* _EXERCISE_
Set every entry down again exactly, excluding any pictures.

* _DATA FOR THE TASK_
● ● ● ● ● ● ●

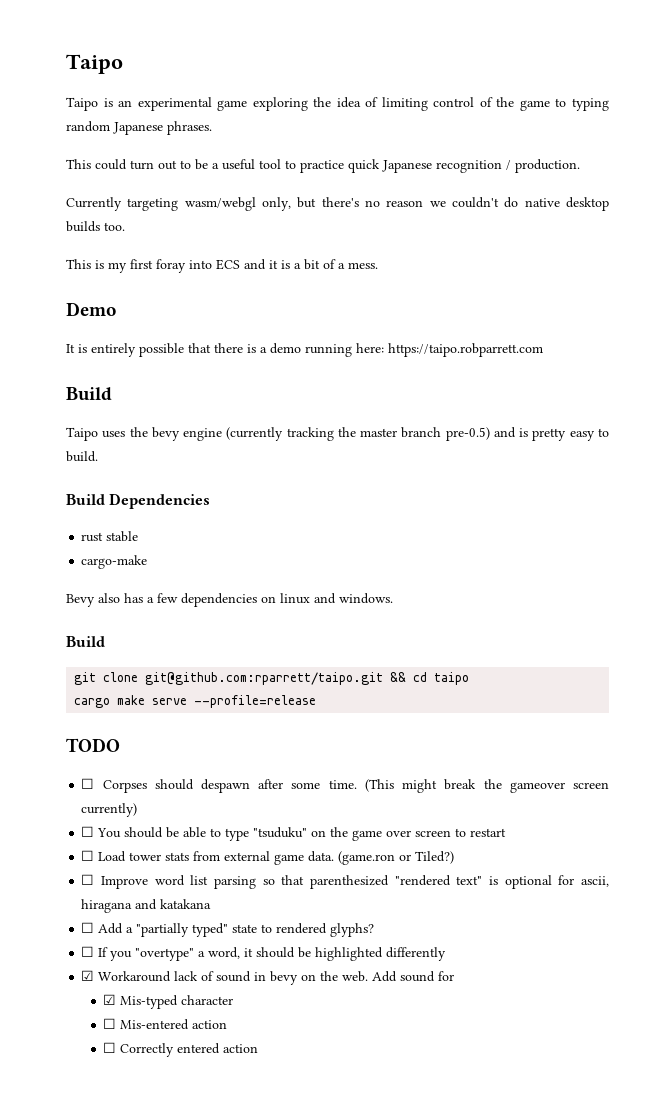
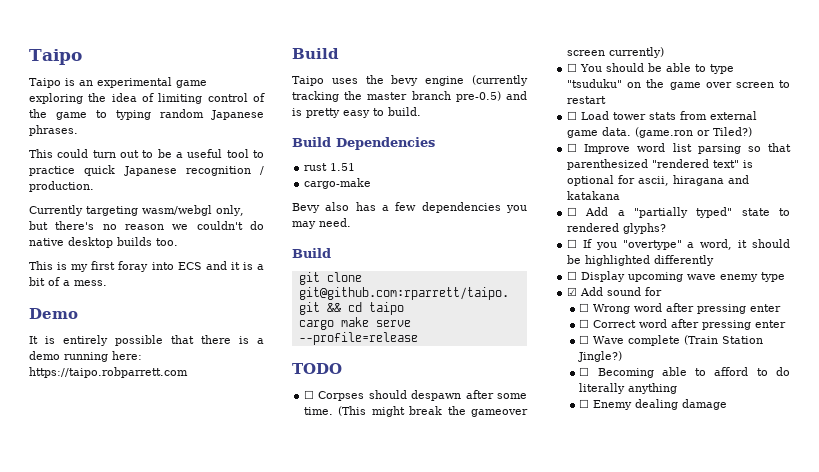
[106,531,139,542] stable -> [330,163,356,171] 1.51
[261,593,393,604] on linux and windows. -> [506,205,527,213] [292,218,351,229] you may need.
[81,970,455,985] [103,994,234,1009] [103,1018,228,1030] [103,1042,259,1057] ☑ Workaround lack of sound in bevy on the web. Add sound for // ☑ Mis-typed character // ☐ Mis-entered action // ☐ Correctly entered action -> [567,271,786,282] [567,287,663,296] [579,303,782,314] [579,319,787,330] [579,335,764,346] [578,351,623,362] [579,367,790,378] [579,383,678,394] [579,399,728,410] ☐ Display upcoming wave enemy type // ☑ Add sound for // ☐ Wrong word after pressing enter // ☐ Correct word after pressing enter // ☐ Wave complete (Train Station Jingle?) // ☐ Becoming able to afford to do literally anything // ☐ Enemy dealing damage

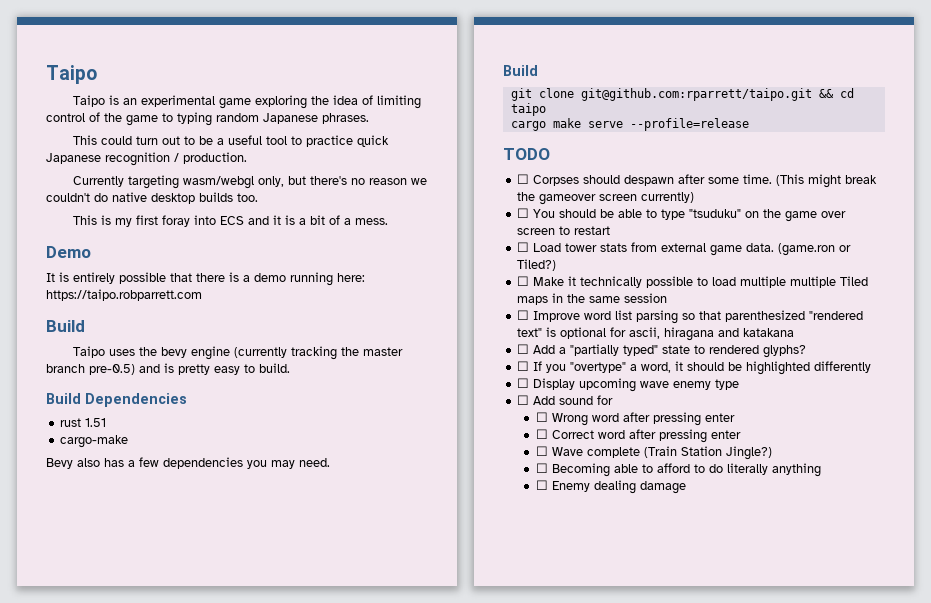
(753, 132) none -> [517,276,869,288] [517,293,668,305] // ☐ Make it technically possible to load multiple multiple Tiled maps in the same session
[567,287,578,296] ☑ -> [517,395,530,405] ☐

● ● ● ● ● ● ●

* _COMPLETED EXERCISE_
[106,531,139,542] stable -> [330,163,356,171] 1.51
[261,593,393,604] on linux and windows. -> [506,205,527,213] [292,218,351,229] you may need.
[81,970,455,985] [103,994,234,1009] [103,1018,228,1030] [103,1042,259,1057] ☑ Workaround lack of sound in bevy on the web. Add sound for // ☑ Mis-typed character // ☐ Mis-entered action // ☐ Correctly entered action -> [567,271,786,282] [567,287,663,296] [579,303,782,314] [579,319,787,330] [579,335,764,346] [578,351,623,362] [579,367,790,378] [579,383,678,394] [579,399,728,410] ☐ Display upcoming wave enemy type // ☑ Add sound for // ☐ Wrong word after pressing enter // ☐ Correct word after pressing enter // ☐ Wave complete (Train Station Jingle?) // ☐ Becoming able to afford to do literally anything // ☐ Enemy dealing damage

(753, 132) none -> [517,276,869,288] [517,293,668,305] // ☐ Make it technically possible to load multiple multiple Tiled maps in the same session
[567,287,578,296] ☑ -> [517,395,530,405] ☐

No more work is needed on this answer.